**TASK REQUIREMENTS**
Look through the material below for "lines". Copy every line that contains it.

**RECORDS PROVIDED**

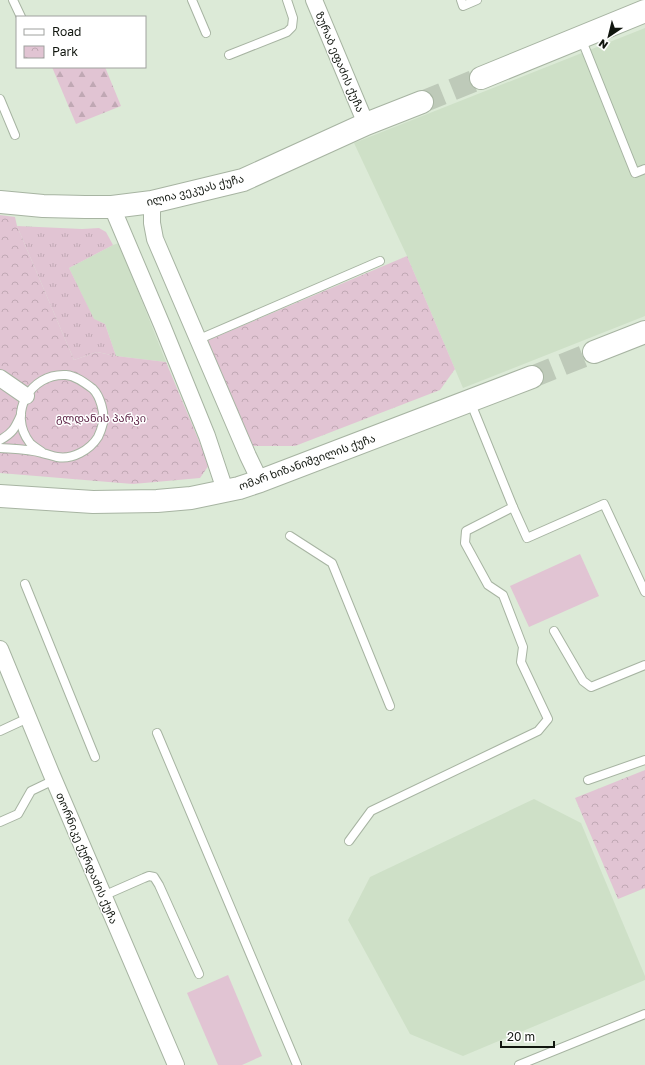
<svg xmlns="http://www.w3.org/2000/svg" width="645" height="1065" viewBox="0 0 645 1065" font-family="'Golos Text','Noto Sans Georgian',sans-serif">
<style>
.built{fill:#cee0c7}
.grass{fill:url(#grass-tufts)}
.forest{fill:url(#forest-firs)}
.park{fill:url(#park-crowns)}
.pitch{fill:#e1c4d3}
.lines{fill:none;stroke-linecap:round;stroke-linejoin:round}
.primary-tunnel{stroke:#becab9;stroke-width:22;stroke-dasharray:22 11;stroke-linecap:butt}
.lane-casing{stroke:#a7b4a2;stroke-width:10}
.street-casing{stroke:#a7b4a2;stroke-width:18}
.primary-casing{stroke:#a7b4a2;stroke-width:24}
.lane{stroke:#fff;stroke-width:8}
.street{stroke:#fff;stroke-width:16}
.primary{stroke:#fff;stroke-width:22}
.labels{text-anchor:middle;stroke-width:3;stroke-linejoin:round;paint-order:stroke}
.street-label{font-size:11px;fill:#11160f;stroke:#fff}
.park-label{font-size:11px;fill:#622a4c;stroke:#fff}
</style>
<defs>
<pattern id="grass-tufts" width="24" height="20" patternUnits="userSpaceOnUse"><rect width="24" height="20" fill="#e1c4d3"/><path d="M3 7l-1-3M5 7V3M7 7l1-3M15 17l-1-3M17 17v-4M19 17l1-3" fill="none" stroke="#c0a8b4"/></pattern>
<pattern id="forest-firs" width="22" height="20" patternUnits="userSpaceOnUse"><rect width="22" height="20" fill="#e1c4d3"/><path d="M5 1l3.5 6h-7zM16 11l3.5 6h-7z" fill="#c0a8b4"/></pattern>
<pattern id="park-crowns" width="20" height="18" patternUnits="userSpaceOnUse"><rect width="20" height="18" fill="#e1c4d3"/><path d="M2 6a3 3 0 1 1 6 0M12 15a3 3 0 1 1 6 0" fill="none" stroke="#c0a8b4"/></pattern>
</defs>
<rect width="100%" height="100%" fill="#dcead7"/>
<g class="built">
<path d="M 645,28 L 645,316 L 463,388 L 407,256 L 354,143 Z"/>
<path d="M 119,243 L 166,362 L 116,356 L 105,324 L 94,320 L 69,268 L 113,245 Z"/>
<path d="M 534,799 L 581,823 L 645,976 L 645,980 L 463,1056 L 410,1034 L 348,920 L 370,877 Z"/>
</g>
<path class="grass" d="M 17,226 L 82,229 L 99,228 L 106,232 L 113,245 L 69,268 L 94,319 L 105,324 L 116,356 L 97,352 L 74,360 Z"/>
<path class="forest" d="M 52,67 L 105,67 L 121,106 L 76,124 Z"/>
<g class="park">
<path d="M 0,215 L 15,217 L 17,226 L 74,360 L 97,352 L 116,356 L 166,362 L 209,465 L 200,478 L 133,484 L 0,473 Z"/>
<path d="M 407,256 L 455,369 L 440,390 L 295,446 L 253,446 L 204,342 Z"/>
<path d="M 645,770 L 645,888 L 618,899 L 575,798 Z"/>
</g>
<g class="pitch">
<path d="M 580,554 L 599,596 L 529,627 L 510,586 Z"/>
<path d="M 228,975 L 262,1056 L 242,1065 L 218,1065 L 187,993 Z"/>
</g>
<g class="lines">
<g class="primary-tunnel">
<path d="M 422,102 L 481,78"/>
<path d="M 532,377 L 594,352"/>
</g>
<g class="lane-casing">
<g id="lane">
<path d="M 13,0 L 21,17"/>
<path d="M 192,0 L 206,33"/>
<path d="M 461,0 L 463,6 L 477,0"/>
<path d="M 581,38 L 635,173 L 645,169"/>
<path d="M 229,55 L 287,32 L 292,27 L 293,18 L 287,0"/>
<path d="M 0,99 L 15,135"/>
<path d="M 197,340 L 380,261"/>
<path d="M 0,440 C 13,433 15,428 21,415"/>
<path d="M 0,448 C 14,449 29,449 42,453 C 47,454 52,456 57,457 C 72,460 90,450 98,437 C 100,433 102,427 103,423 C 105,413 100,396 93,389 C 85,383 76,376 66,375 C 30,373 7,414 30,443 C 33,446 38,449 42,452"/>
<path d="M 513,507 L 527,538 L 604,504 L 645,592"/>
<path d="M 290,536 L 332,563 L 390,706"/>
<path d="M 25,584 L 95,757"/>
<path d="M 554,631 L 583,681 L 591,687 L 645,665"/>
<path d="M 0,731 L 28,718"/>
<path d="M 157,733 L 297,1065"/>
<path d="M 588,780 L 645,760"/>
<path d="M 0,822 L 18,814 L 31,791 L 54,780"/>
<path d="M 349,841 L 371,811 L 538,731 L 548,719 L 521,662 L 523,647 L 503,595 L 488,585 L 465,543 L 466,531 L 513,507 L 470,401"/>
<path d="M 103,896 L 144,878 L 149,876 L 154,877 L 159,885 L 199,974"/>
<path d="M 519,1065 L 645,1014"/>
</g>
</g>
<g class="street-casing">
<g id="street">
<path d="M 314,0 L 366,124"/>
<path d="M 152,202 L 152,223 L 155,239 L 248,456 L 260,481"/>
<path d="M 112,207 L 162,325 L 207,436 L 225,490"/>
<path d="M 0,378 L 26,396"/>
<path d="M 0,649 L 51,773 L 176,1065"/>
</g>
</g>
<g class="primary-casing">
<g id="primary">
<path d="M 481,78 L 645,11"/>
<path d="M 0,202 L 43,206 L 85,207 L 112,207 L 152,202 L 243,180 L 366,124 L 422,102"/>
<path d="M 594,352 L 645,332"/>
<path d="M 0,496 L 93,502 L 157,501 L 191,498 L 239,488 L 260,481 L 532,377"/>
</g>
</g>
<use href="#lane" class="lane"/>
<use href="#street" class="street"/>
<use href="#primary" class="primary"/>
</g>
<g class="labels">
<g class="street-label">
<text transform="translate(340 62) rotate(67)" y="4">ზურაბ ეფაძის ქუჩა</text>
<text transform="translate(195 190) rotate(-14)" y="4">ილია ვეკუას ქუჩა</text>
<text transform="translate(307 462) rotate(-20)" y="4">ომარ ხიზანიშვილის ქუჩა</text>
<text transform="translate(87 858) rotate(67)" y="4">თორნიკე ქურდაძის ქუჩა</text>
</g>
<g class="park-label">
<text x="101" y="422">გლდანის პარკი</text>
</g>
</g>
<rect x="16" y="16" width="130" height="52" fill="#ffffff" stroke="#a0a29f"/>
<rect x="24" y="29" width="20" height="6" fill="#ffffff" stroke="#a0a29f"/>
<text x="52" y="36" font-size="12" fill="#11160f">Road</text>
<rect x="24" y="46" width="20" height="12" fill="url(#park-crowns)" stroke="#a0a29f"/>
<text x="52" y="56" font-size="12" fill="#11160f">Park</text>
<g transform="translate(609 36) rotate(215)" stroke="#ffffff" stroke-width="3" paint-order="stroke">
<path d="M0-3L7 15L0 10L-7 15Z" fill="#11160f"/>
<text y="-6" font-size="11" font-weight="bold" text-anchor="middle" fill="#11160f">N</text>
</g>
<path d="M501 1041v6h53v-6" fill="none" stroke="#11160f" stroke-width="2"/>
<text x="507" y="1041" font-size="12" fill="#11160f" stroke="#ffffff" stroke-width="3" paint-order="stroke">20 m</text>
</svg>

**TASK RESPONSE**
.lines{fill:none;stroke-linecap:round;stroke-linejoin:round}
<g class="lines">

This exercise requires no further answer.